1967’deki 6 günlük İsrail savaşı, Golan tepelerinin işgali ve 1970’lerin ortalarından 1992’ye dek Lübnan işgali ve geri çekilmesi vuku bulmuştur. Ayrıca Türkiye’ye karşı savaşan PKK gibi örgütler yine Esed rejimi tarafından korunmuş desteklenmiştir. 2000 yılında baba Hafız Esed’in ölümüyle –bir gün içerisinde yapılan yasa değişikliği ile- oğul Beşşar Esed Devlet Başkanlığı görevine getirilmiştir. Sosyalist ideolojiyi benimseyen Baas Partisi, Sovyet Rusya’sı ile güçlü ilişkiler geliştirmiştir. Öbür yandan mezhepsel saiklerle İran ile özellikle molla devrimi sonrasında güçlü bağlar kurulmuştur. İsrail/ABD tehdidine karşı Beşşar Suriye’si yine Rusya, İran, Türkiye gibi devletlerle iyi ilişkiler içine girmiş, içerde kısmen liberal politikalar izlemiştir. 2010 yılının sonunda Tunus’ta meydana gelen olaylar 2011’in Mart’ında Suriye’de iç savaşın başlamasına neden olmuştur.

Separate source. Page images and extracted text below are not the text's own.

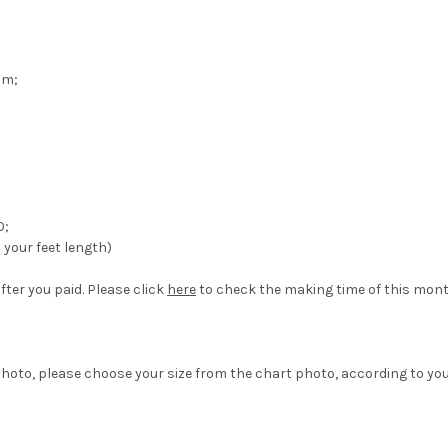
om;
0;
your feet length)
fter you paid. Please click
here
to check the making time of this mont
hoto, please choose your size from the chart photo, according to yo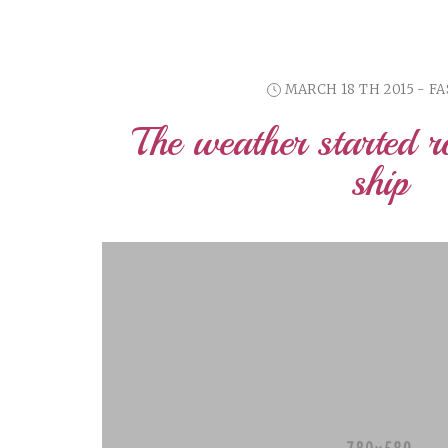
MARCH 18 TH 2015 - F
The weather started r
ship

Ülke etnik olarak homojen sayılabilir düzeyde yüzde 85’e yakını Araplar, yüzde 8-10 Kürtler, yüzde 3-4 civarında Türkmen, yüzde 1 kadar Ermeni ve diğer unsurlardan oluşmaktadır. Mezhepsel olarak siyasi alandaki temsilin tam tersi şekilde Nusayri Aleviler yüzde 18-20, Dürzi’ler yüzde 4, Hrıstiyanlar yüzde 15 (şu an yüzde 6-7 arası), yüzde 55-60 ile Sünni Müslümanlar en kalabalık grubu oluşturmaktadırlar. 2011’de başlayan iç savaş sonunda demografik ve dini yapı iç ve dış göçlerle, İran’ın işgal ettiği bölgelere Şiileri yerleştirmesiyle önemli oranda değişmiştir.

Kitap Tavsiyesi: Araştırmacı ve diplomat Nikolaos van Dam Suriye’de İktidar Mücadelesi.